More and more, college campuses are implementing environmentally friendly projects to help conserve water, encourage recycling, and help the environment. In that spirit, our very own California State University, Northridge has added recycling bins, a food garden and compost site, and worked with the Farmers Market to make sure that the use of Styrofoam was eliminated. CSUN’s Associated Students has a Sustainability page on their website that highlights many of these projects and shares information about additional efforts across campus. CSUN also launched Brown is the New Green; an initiative which shut off irrigation to large areas of lawn on campus. Once the turf turns brown, it will be replaced with more drought tolerant landscaping. Another earth conscious effort has been the installation of refillable water bottle drinking stations located in Sierra Hall, Juniper Hall, Jacaranda Hall, Nordhoff Hall, Redwood Hall, the Art and Design Center, and the Oviatt Library.
The Oviatt Library installed a refillable water station in the Learning Common’s lobby in 2015. The funding for the Library water station was made available through a Campus Quality Fee (CQF) proposal. CQF funds help to support CSUN projects that are designed to help enhance the learning experiences and overall campus environment for students. The refillable water bottle station in the Oviatt is convenient for students and provides them free, filtered water in their own, reusable bottles. “I think environmental change is a topic that students may not consciously think about on a daily basis,” says Sarah Sayeed, IT coordinator at California Polytechnic State University, San Luis Obispo. Sayeed was the Oviatt’s Learning Commons Support Assistant when she authored the CQF proposal for the refillable water bottle station. “Campus projects like the water station can give gentle reminders to students that something as small as refilling a water bottle at one water station can save thousands of pounds of plastic from entering the earth.”
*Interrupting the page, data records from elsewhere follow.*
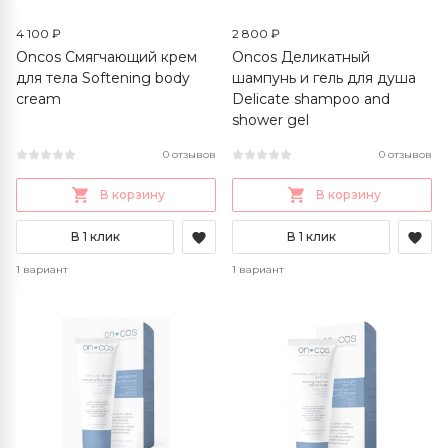
4 100 ₽
2 800 ₽
Oncos Смягчающий крем
Oncos Деликатный
для тела Softening body
шампунь и гель для душа
cream
Delicate shampoo and
shower gel
0 отзывов
0 отзывов
В корзину
В корзину
В 1 клик
В 1 клик
1 вариант
1 вариант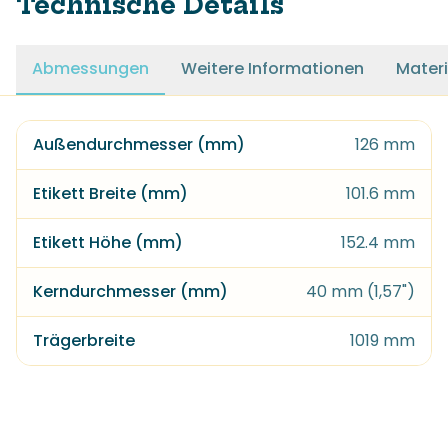
Technische Details
Abmessungen
Weitere Informationen
Materi
Außendurchmesser (mm)
126 mm
Etikett Breite (mm)
101.6 mm
Etikett Höhe (mm)
152.4 mm
Kerndurchmesser (mm)
40 mm (1,57")
Trägerbreite
1019 mm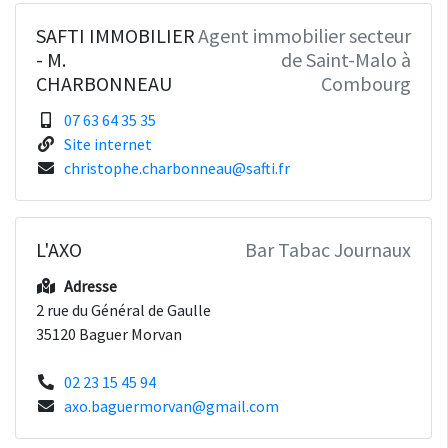
SAFTI IMMOBILIER
Agent immobilier secteur
- M.
de Saint-Malo à
CHARBONNEAU
Combourg
07 63 64 35 35
Site internet
christophe.charbonneau@safti.fr
L'AXO
Bar Tabac Journaux
Adresse
2 rue du Général de Gaulle
35120 Baguer Morvan
02 23 15 45 94
axo.baguermorvan@gmail.com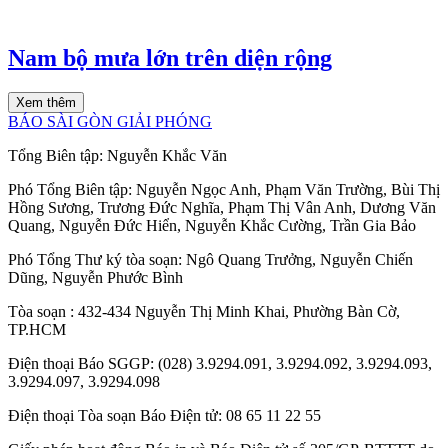
Nam bộ mưa lớn trên diện rộng
Xem thêm
BÁO SÀI GÒN GIẢI PHÓNG
Tổng Biên tập:
Nguyễn Khắc Văn
Phó Tổng Biên tập:
Nguyễn Ngọc Anh
,
Phạm Văn Trường
,
Bùi Thị
Hồng Sương
,
Trương Đức Nghĩa
,
Phạm Thị Vân Anh
,
Dương Văn
Quang
,
Nguyễn Đức Hiển
,
Nguyễn Khắc Cường
,
Trần Gia Bảo
Phó Tổng Thư ký tòa soạn:
Ngô Quang Trưởng
,
Nguyễn Chiến
Dũng
,
Nguyễn Phước Bình
Tòa soạn
: 432-434 Nguyễn Thị Minh Khai, Phường Bàn Cờ,
TP.HCM
Điện thoại Báo SGGP
: (028) 3.9294.091, 3.9294.092, 3.9294.093,
3.9294.097, 3.9294.098
Điện thoại Tòa soạn Báo Điện tử
: 08 65 11 22 55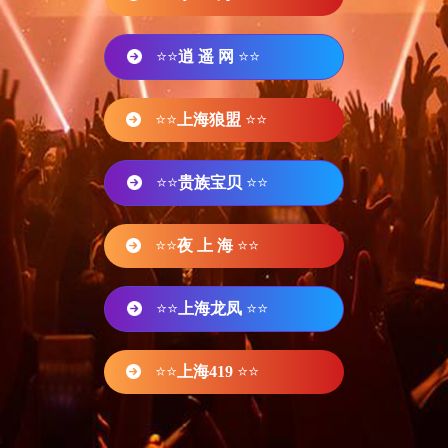
⭐⭐
逍 遥 网
⭐⭐
⭐⭐
上海狼盟
⭐⭐
⭐⭐
贵族宝贝
⭐⭐
⭐⭐
夜 上 海
⭐⭐
⭐⭐
上海龙凤
⭐⭐
⭐⭐
上海419
⭐⭐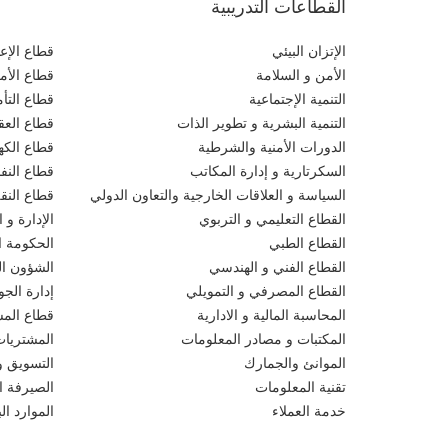
القطاعات التدريبية
الإتزان البيئي
قطاع الإعل
الأمن و السلامة
قطاع الأم
التنمية الإجتماعية
قطاع التأ
التنمية البشرية و تطوير الذات
قطاع العقو
الدورات الأمنية والشرطية
قطاع الكهر
السكرتارية و إدارة المكاتب
قطاع النف
السياسة و العلاقات الخارجية والتعاون الدولي
قطاع النق
القطاع التعليمي و التربوي
الإدارة و ا
القطاع الطبي
الحكومة ال
القطاع الفني و الهندسي
الشؤون الق
القطاع المصرفي و التمويلي
إدارة الجو
المحاسبة المالية و الادارية
قطاع المش
المكتبات و مصادر المعلومات
المشتريات
الموانئ والجمارك
التسويق و
تقنية المعلومات
الصيرفة ا
خدمة العملاء
الموارد ا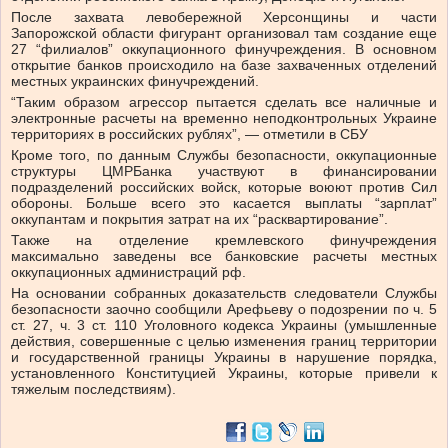
После захвата левобережной Херсонщины и части
Запорожской области фигурант организовал там создание еще
27 “филиалов” оккупационного финучреждения. В основном
открытие банков происходило на базе захваченных отделений
местных украинских финучреждений.
“Таким образом агрессор пытается сделать все наличные и
электронные расчеты на временно неподконтрольных Украине
территориях в российских рублях”, — отметили в СБУ
Кроме того, по данным Службы безопасности, оккупационные
структуры ЦМРБанка участвуют в финансировании
подразделений российских войск, которые воюют против Сил
обороны. Больше всего это касается выплаты “зарплат”
оккупантам и покрытия затрат на их “расквартирование”.
Также на отделение кремлевского финучреждения
максимально заведены все банковские расчеты местных
оккупационных администраций рф.
На основании собранных доказательств следователи Службы
безопасности заочно сообщили Арефьеву о подозрении по ч. 5
ст. 27, ч. 3 ст. 110 Уголовного кодекса Украины (умышленные
действия, совершенные с целью изменения границ территории
и государственной границы Украины в нарушение порядка,
установленного Конституцией Украины, которые привели к
тяжелым последствиям).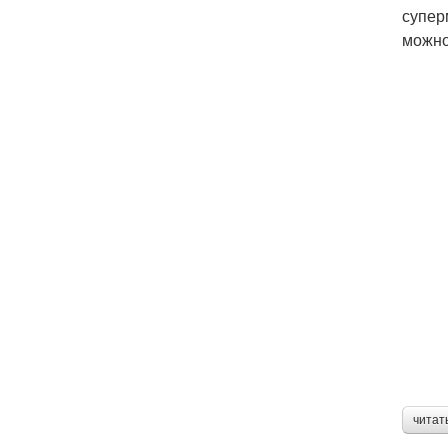
супер
можно
читат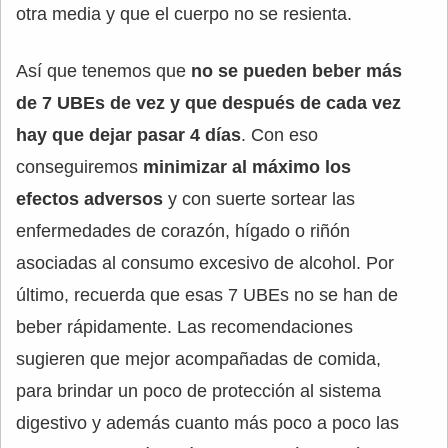
otra media y que el cuerpo no se resienta.
Así que tenemos que
no se pueden beber más
de 7 UBEs de vez y que después de cada vez
hay que dejar pasar 4 días
. Con eso
conseguiremos
minimizar al máximo los
efectos adversos
y con suerte sortear las
enfermedades de corazón, hígado o riñón
asociadas al consumo excesivo de alcohol. Por
último, recuerda que esas 7 UBEs no se han de
beber rápidamente. Las recomendaciones
sugieren que mejor acompañadas de comida,
para brindar un poco de protección al sistema
digestivo y además cuanto más poco a poco las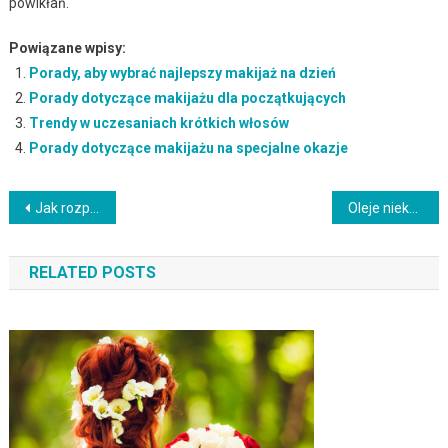
powikłań.
Powiązane wpisy:
Porady, aby wybrać najlepszy makijaż na dzień
Porady dotyczące makijażu dla początkujących
Trendy w uczesaniach krótkich włosów
Porady dotyczące makijażu na specjalne okazje
Nawigacja
Jak rozpoznać typ urody i dobrać idealne kolory?
Oleje niekomedogenne – klucz do zdrowej cery trądzikowej
wpisu
RELATED POSTS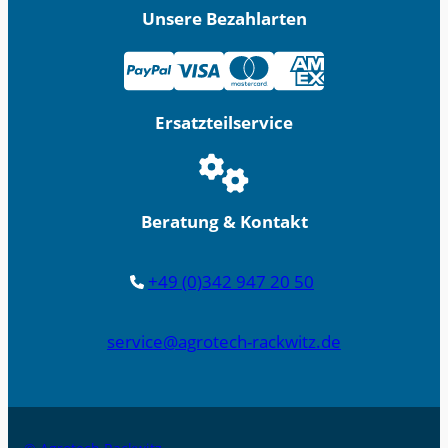
Unsere Bezahlarten
Ersatzteilservice
Beratung & Kontakt
+49 (0)342 947 20 50
service@agrotech-rackwitz.de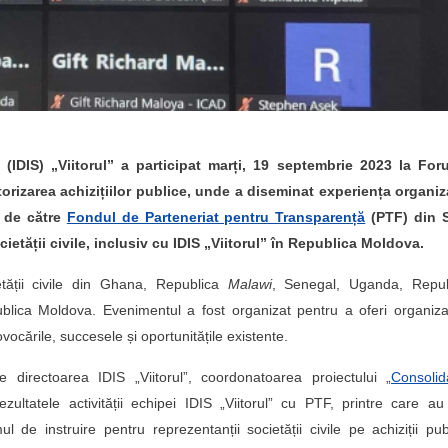
le (IDIS) „Viitorul” a participat marți, 19 septembrie 2023 la For
itorizarea achizițiilor publice, unde a diseminat experiența organiz
t de către
Fondul de Parteneriat pentru Transparență
(PTF) din 
cietății civile, inclusiv cu IDIS „Viitorul” în Republica Moldova.
tății civile din Ghana, Republica
Malawi
, Senegal, Uganda, Repub
ica Moldova. Evenimentul a fost organizat pentru a oferi organizaț
ocările, succesele și oportunitățile existente.
e directoarea IDIS „Viitorul”, coordonatoarea proiectului
„Consolid
ultatele activității echipei IDIS „Viitorul” cu PTF, printre care au
 de instruire pentru reprezentanții societății civile pe achiziții pub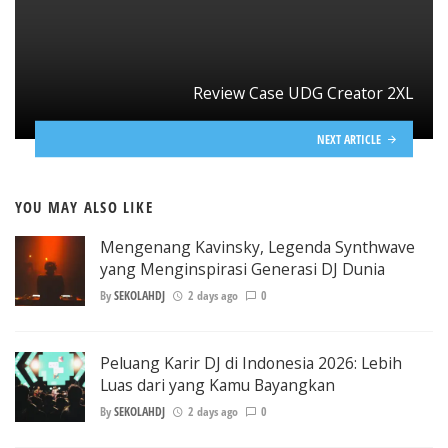
Review Case UDG Creator 2XL
NEXT ARTICLE
YOU MAY ALSO LIKE
Mengenang Kavinsky, Legenda Synthwave
yang Menginspirasi Generasi DJ Dunia
By
SEKOLAHDJ
2 days ago
0
Peluang Karir DJ di Indonesia 2026: Lebih
Luas dari yang Kamu Bayangkan
By
SEKOLAHDJ
2 days ago
0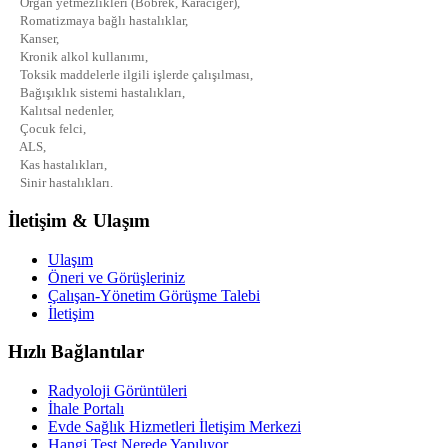
Organ yetmezlikleri (Böbrek, Karaciğer),
Romatizmaya bağlı hastalıklar,
Kanser,
Kronik alkol kullanımı,
Toksik maddelerle ilgili işlerde çalışılması,
Bağışıklık sistemi hastalıkları,
Kalıtsal nedenler,
Çocuk felci,
ALS,
Kas hastalıkları,
Sinir hastalıkları.
İletişim & Ulaşım
Ulaşım
Öneri ve Görüşleriniz
Çalışan-Yönetim Görüşme Talebi
İletişim
Hızlı Bağlantılar
Radyoloji Görüntüleri
İhale Portalı
Evde Sağlık Hizmetleri İletişim Merkezi
Hangi Test Nerede Yapılıyor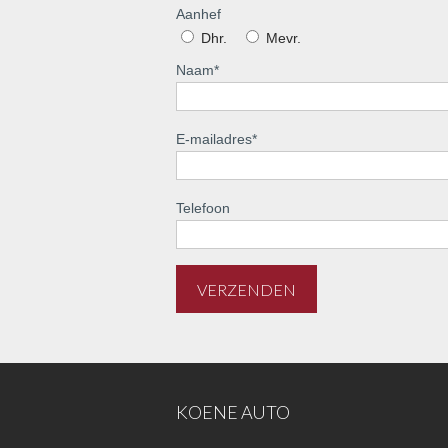
Aanhef
Dhr.
Mevr.
Naam
*
E-mailadres
*
Telefoon
KOENE AUTO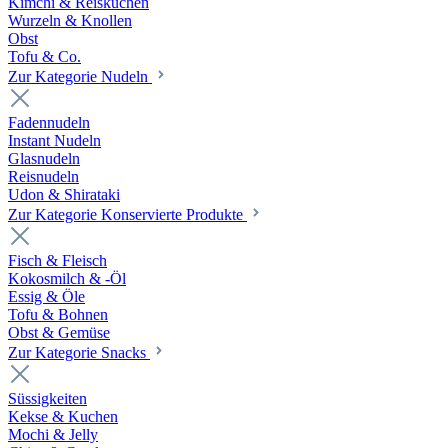
Kimchi & Reiskuchen
Wurzeln & Knollen
Obst
Tofu & Co.
Zur Kategorie Nudeln
Fadennudeln
Instant Nudeln
Glasnudeln
Reisnudeln
Udon & Shirataki
Zur Kategorie Konservierte Produkte
Fisch & Fleisch
Kokosmilch & -Öl
Essig & Öle
Tofu & Bohnen
Obst & Gemüse
Zur Kategorie Snacks
Süssigkeiten
Kekse & Kuchen
Mochi & Jelly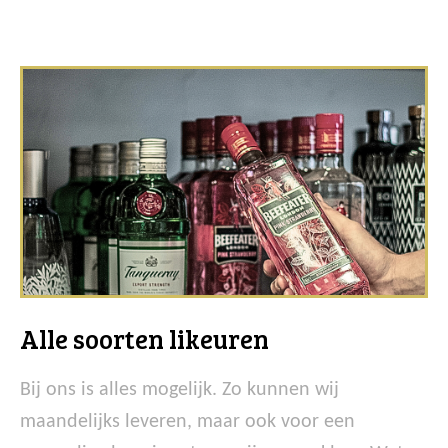
Alle soorten likeuren
Bij ons is alles mogelijk. Zo kunnen wij
maandelijks leveren, maar ook voor een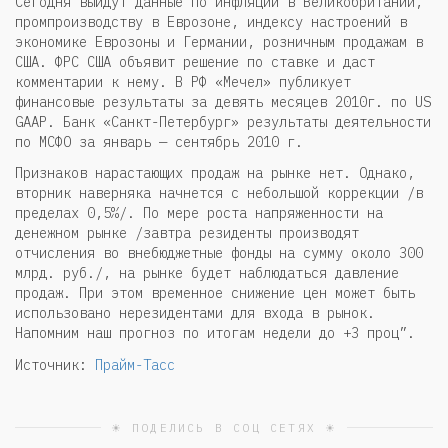
Сегодня выйдут данные по инфляции в Великобритании,
промпроизводству в Еврозоне, индексу настроений в
экономике Еврозоны и Германии, розничным продажам в
США. ФРС США объявит решение по ставке и даст
комментарии к нему. В РФ «Мечел» публикует
финансовые результаты за девять месяцев 2010г. по US
GAAP. Банк «Санкт-Петербург» результаты деятельности
по МСФО за январь — сентябрь 2010 г.
Признаков нарастающих продаж на рынке нет. Однако,
вторник наверняка начнется с небольшой коррекции /в
пределах 0,5%/. По мере роста напряженности на
денежном рынке /завтра резиденты производят
отчисления во внебюджетные фонды на сумму около 300
млрд. руб./, на рынке будет наблюдаться давление
продаж. При этом временное снижение цен может быть
использовано нерезидентами для входа в рынок.
Напомним наш прогноз по итогам недели до +3 проц”.
Источник:
Прайм-Тасс
☀ ПОДЕЛИСЬ В СОЦ СЕТЯХ ☀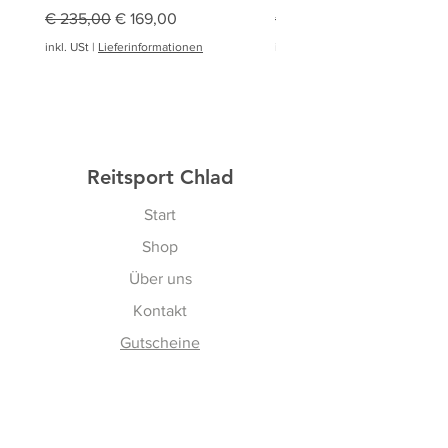
Standardpreis
Sale-Preis
Standardpreis
€ 235,00
€ 169,00
€ 94,95
inkl. USt
|
Lieferinformationen
inkl. USt
|
Reitsport Chlad
Start
Shop
Über uns
Kontakt
Gutscheine
Erfahren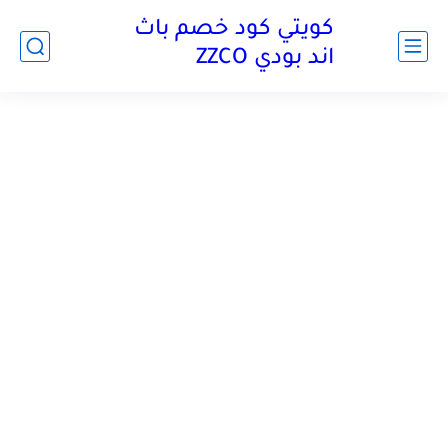
كويتي كود خصم باث
اند بودي ZZCO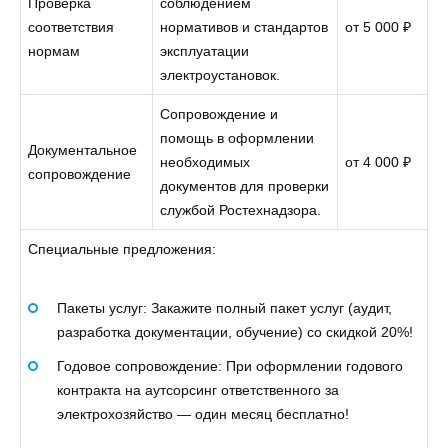
Проверка
соблюдением
соответствия
нормативов и стандартов
от 5 000 ₽
нормам
эксплуатации
электроустановок.
Сопровождение и
помощь в оформлении
Документальное
необходимых
от 4 000 ₽
сопровождение
документов для проверки
службой Ростехнадзора.
Специальные предложения:
Пакеты услуг: Закажите полный пакет услуг (аудит,
разработка документации, обучение) со скидкой 20%!
Годовое сопровождение: При оформлении годового
контракта на аутсорсинг ответственного за
электрохозяйство — один месяц бесплатно!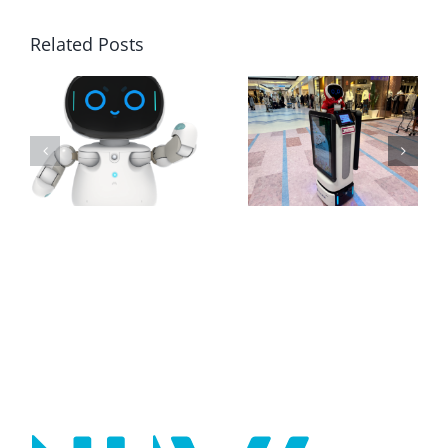
開
Related Posts
始
は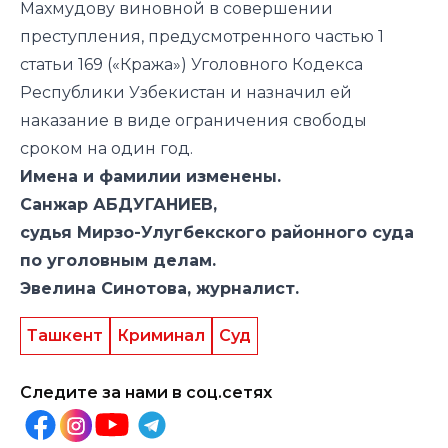
Махмудову виновной в совершении
преступления, предусмотренного частью 1
статьи 169 («Кража») Уголовного Кодекса
Республики Узбекистан и назначил ей
наказание в виде ограничения свободы
сроком на один год.
Имена и фамилии изменены.
Санжар АБДУГАНИЕВ,
судья Мирзо-Улугбекского районного суда
по уголовным делам.
Эвелина Синотова, журналист.
Ташкент
Криминал
Суд
Следите за нами в соц.сетях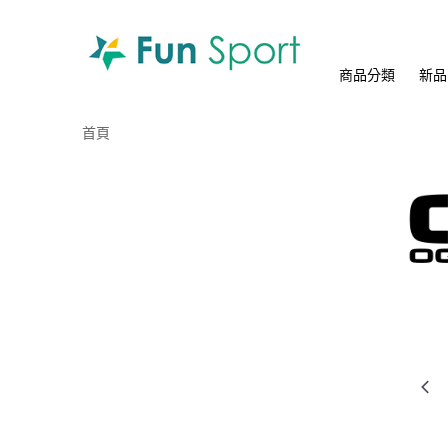
商品分類
新品
首頁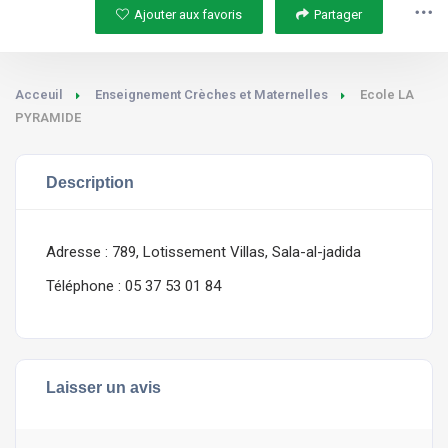
Ajouter aux favoris
Partager
Acceuil
Enseignement Crèches et Maternelles
Ecole LA
PYRAMIDE
Description
Adresse : 789, Lotissement Villas, Sala-al-jadida
Téléphone : 05 37 53 01 84
Laisser un avis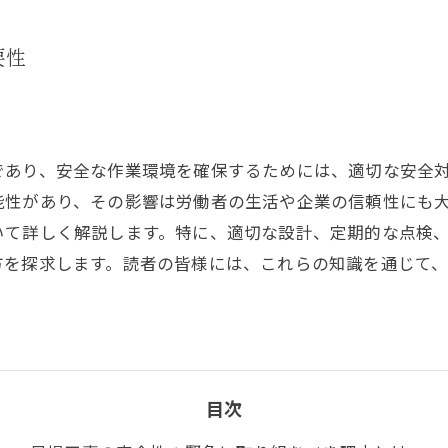
要性
であり、安全な作業環境を確保するためには、適切な安全
能性があり、その影響は労働者の生活や企業の信頼性にも
いて詳しく解説します。特に、適切な設計、定期的な点検
方を探求します。読者の皆様には、これらの知識を通じて
目次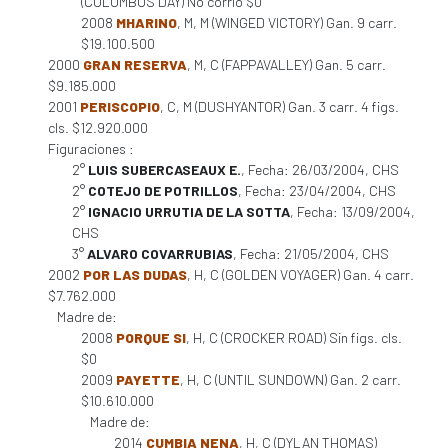
(COLUMBUS DAY) No corrió $0
2008
MHARINO
, M, M (WINGED VICTORY) Gan. 9 carr.
$19.100.500
2000
GRAN RESERVA
, M, C (FAPPAVALLEY) Gan. 5 carr.
$9.185.000
2001
PERISCOPIO
, C, M (DUSHYANTOR) Gan. 3 carr. 4 figs.
cls. $12.920.000
Figuraciones :
2°
LUIS SUBERCASEAUX E.
, Fecha: 26/03/2004, CHS
2°
COTEJO DE POTRILLOS
, Fecha: 23/04/2004, CHS
2°
IGNACIO URRUTIA DE LA SOTTA
, Fecha: 13/09/2004,
CHS
3°
ALVARO COVARRUBIAS
, Fecha: 21/05/2004, CHS
2002
POR LAS DUDAS
, H, C (GOLDEN VOYAGER) Gan. 4 carr.
$7.762.000
Madre de:
2008
PORQUE SI
, H, C (CROCKER ROAD) Sin figs. cls.
$0
2009
PAYETTE
, H, C (UNTIL SUNDOWN) Gan. 2 carr.
$10.610.000
Madre de:
2014
CUMBIA NENA
, H, C (DYLAN THOMAS)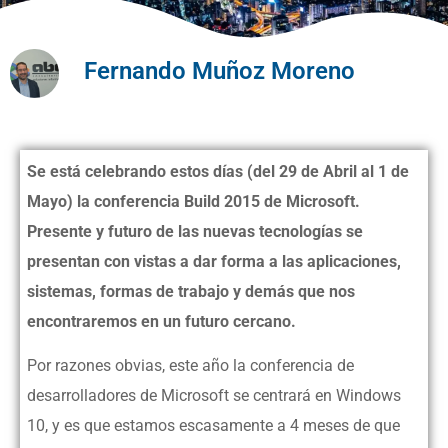
Fernando Muñoz Moreno
Se está celebrando estos días (del 29 de Abril al 1 de
Mayo) la conferencia Build 2015 de Microsoft.
Presente y futuro de las nuevas tecnologías se
presentan con vistas a dar forma a las aplicaciones,
sistemas, formas de trabajo y demás que nos
encontraremos en un futuro cercano.
Por razones obvias, este año la conferencia de
desarrolladores de Microsoft se centrará en Windows
10, y es que estamos escasamente a 4 meses de que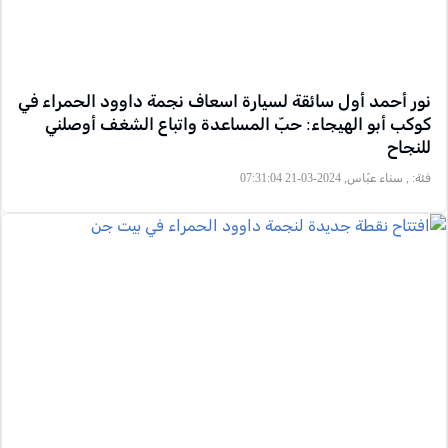
نور أحمد أول سائقة لسيارة اسعاف نجمة داوود الحمراء في
كوكب أبو الهيجاء: حبّ المساعدة واتباع الشغف أوصلني
للنجاح
فئة:
, سناء عبّاس, 2024-03-21 07:31:04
Projects like the refillable water bottle stations on campus not only help remind students that taking care of our planet matters, but it also provides them with an opportunity to make a more environmentally friendly choice. When asked what she thought about the refillable water bottle drinking station, CSUN student Jasmin Morfin said, “This station has made it convenient for CSUN students to refill their bottles rather than leave the library to go buy another or refill it somewhere else. Furthermore, it has made it economically better for college students – to spend the least amount of money possible on water.” Morfin added that she would like to see more of these stations added to the Library.